**Exercise inputs**

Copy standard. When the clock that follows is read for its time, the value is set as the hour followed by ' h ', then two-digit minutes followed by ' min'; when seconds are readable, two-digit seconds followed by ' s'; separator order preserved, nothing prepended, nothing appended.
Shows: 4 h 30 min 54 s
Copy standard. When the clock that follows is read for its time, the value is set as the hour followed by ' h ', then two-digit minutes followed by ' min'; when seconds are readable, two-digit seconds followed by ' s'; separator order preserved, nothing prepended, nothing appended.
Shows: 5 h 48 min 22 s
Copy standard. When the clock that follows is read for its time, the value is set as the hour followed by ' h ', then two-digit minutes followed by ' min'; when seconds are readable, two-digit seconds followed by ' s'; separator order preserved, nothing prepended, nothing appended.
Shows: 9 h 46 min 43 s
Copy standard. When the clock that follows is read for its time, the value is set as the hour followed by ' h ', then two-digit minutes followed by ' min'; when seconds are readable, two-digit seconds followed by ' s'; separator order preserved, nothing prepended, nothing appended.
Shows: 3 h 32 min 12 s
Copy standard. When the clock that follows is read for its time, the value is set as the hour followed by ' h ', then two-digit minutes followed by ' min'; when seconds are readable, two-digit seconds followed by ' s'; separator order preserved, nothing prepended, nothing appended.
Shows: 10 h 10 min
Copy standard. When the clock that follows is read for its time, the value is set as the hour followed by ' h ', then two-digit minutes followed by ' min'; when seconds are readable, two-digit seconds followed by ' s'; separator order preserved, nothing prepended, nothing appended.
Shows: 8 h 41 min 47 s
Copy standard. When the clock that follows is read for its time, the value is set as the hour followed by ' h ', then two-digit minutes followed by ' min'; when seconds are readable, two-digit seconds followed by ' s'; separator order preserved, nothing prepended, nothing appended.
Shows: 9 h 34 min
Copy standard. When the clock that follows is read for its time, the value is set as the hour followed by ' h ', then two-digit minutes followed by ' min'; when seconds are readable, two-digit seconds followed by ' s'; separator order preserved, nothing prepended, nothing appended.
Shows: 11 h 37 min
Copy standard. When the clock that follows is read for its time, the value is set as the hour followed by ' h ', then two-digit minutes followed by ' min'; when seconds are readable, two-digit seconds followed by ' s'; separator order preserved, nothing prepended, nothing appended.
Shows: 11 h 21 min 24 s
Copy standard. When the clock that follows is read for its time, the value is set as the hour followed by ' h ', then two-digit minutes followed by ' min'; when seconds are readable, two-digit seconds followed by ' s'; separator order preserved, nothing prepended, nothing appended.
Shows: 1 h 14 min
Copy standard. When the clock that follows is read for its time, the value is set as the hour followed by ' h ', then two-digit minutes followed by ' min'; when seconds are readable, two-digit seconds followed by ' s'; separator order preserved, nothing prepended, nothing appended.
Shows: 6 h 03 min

**Directions for this task**
Write out all the entries above again, putting "Reads" wherever "Shows" appears and changing nothing else.

**Answer in full**
Copy standard. When the clock that follows is read for its time, the value is set as the hour followed by ' h ', then two-digit minutes followed by ' min'; when seconds are readable, two-digit seconds followed by ' s'; separator order preserved, nothing prepended, nothing appended.
Reads: 4 h 30 min 54 s
Copy standard. When the clock that follows is read for its time, the value is set as the hour followed by ' h ', then two-digit minutes followed by ' min'; when seconds are readable, two-digit seconds followed by ' s'; separator order preserved, nothing prepended, nothing appended.
Reads: 5 h 48 min 22 s
Copy standard. When the clock that follows is read for its time, the value is set as the hour followed by ' h ', then two-digit minutes followed by ' min'; when seconds are readable, two-digit seconds followed by ' s'; separator order preserved, nothing prepended, nothing appended.
Reads: 9 h 46 min 43 s
Copy standard. When the clock that follows is read for its time, the value is set as the hour followed by ' h ', then two-digit minutes followed by ' min'; when seconds are readable, two-digit seconds followed by ' s'; separator order preserved, nothing prepended, nothing appended.
Reads: 3 h 32 min 12 s
Copy standard. When the clock that follows is read for its time, the value is set as the hour followed by ' h ', then two-digit minutes followed by ' min'; when seconds are readable, two-digit seconds followed by ' s'; separator order preserved, nothing prepended, nothing appended.
Reads: 10 h 10 min
Copy standard. When the clock that follows is read for its time, the value is set as the hour followed by ' h ', then two-digit minutes followed by ' min'; when seconds are readable, two-digit seconds followed by ' s'; separator order preserved, nothing prepended, nothing appended.
Reads: 8 h 41 min 47 s
Copy standard. When the clock that follows is read for its time, the value is set as the hour followed by ' h ', then two-digit minutes followed by ' min'; when seconds are readable, two-digit seconds followed by ' s'; separator order preserved, nothing prepended, nothing appended.
Reads: 9 h 34 min
Copy standard. When the clock that follows is read for its time, the value is set as the hour followed by ' h ', then two-digit minutes followed by ' min'; when seconds are readable, two-digit seconds followed by ' s'; separator order preserved, nothing prepended, nothing appended.
Reads: 11 h 37 min
Copy standard. When the clock that follows is read for its time, the value is set as the hour followed by ' h ', then two-digit minutes followed by ' min'; when seconds are readable, two-digit seconds followed by ' s'; separator order preserved, nothing prepended, nothing appended.
Reads: 11 h 21 min 24 s
Copy standard. When the clock that follows is read for its time, the value is set as the hour followed by ' h ', then two-digit minutes followed by ' min'; when seconds are readable, two-digit seconds followed by ' s'; separator order preserved, nothing prepended, nothing appended.
Reads: 1 h 14 min
Copy standard. When the clock that follows is read for its time, the value is set as the hour followed by ' h ', then two-digit minutes followed by ' min'; when seconds are readable, two-digit seconds followed by ' s'; separator order preserved, nothing prepended, nothing appended.
Reads: 6 h 03 min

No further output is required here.